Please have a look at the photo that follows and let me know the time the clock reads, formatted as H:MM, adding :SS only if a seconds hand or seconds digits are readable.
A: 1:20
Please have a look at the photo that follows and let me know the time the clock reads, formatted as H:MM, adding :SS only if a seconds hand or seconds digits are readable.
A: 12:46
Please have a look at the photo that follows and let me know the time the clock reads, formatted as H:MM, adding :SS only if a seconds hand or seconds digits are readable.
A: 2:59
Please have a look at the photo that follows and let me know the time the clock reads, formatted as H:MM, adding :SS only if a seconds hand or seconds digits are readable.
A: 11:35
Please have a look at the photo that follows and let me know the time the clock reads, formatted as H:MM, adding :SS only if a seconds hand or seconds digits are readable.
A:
+--
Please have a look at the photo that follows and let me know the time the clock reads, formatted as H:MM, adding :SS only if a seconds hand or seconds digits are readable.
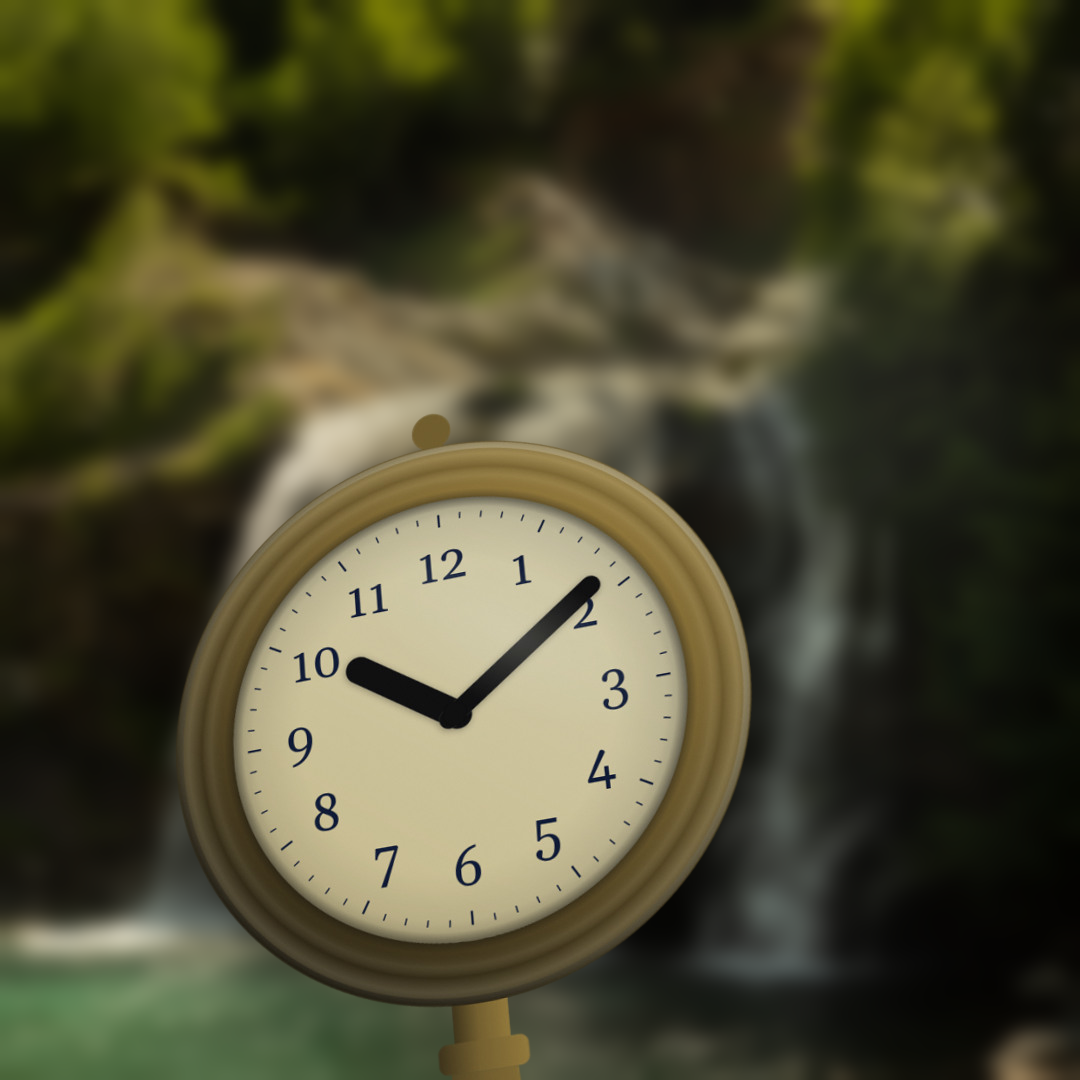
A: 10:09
+--
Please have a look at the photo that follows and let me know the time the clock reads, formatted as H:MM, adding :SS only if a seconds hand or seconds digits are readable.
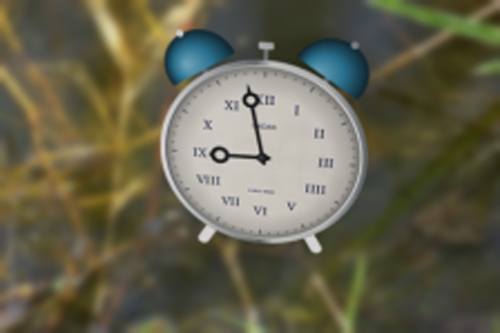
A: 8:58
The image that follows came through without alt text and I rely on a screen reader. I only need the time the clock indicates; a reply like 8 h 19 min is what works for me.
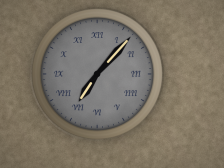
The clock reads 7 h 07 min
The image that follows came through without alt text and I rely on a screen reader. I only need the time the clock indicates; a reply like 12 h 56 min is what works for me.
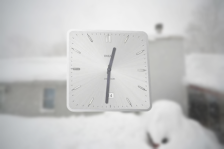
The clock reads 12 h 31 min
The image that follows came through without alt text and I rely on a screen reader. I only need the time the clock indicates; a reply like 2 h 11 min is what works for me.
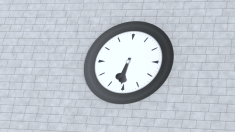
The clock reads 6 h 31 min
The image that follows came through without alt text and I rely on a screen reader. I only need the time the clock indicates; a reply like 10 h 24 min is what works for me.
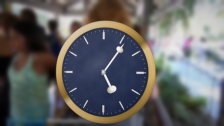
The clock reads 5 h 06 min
+--
Instructions to follow: Recast the records from the line holding "11 min is what works for me." through the line holding "The clock reads 5 h 06 min", inclusive, as a two-column CSV with the headers text and answer, one row per record and each field quoted with line breaks turned into spaces. Leave the pictures out.

Solution to this exercise:
text,answer
"The image that follows came through without alt text and I rely on a screen reader. I only need the time the clock indicates; a reply like 2 h 11 min is what works for me. The clock reads","6 h 31 min"
"The image that follows came through without alt text and I rely on a screen reader. I only need the time the clock indicates; a reply like 10 h 24 min is what works for me. The clock reads","5 h 06 min"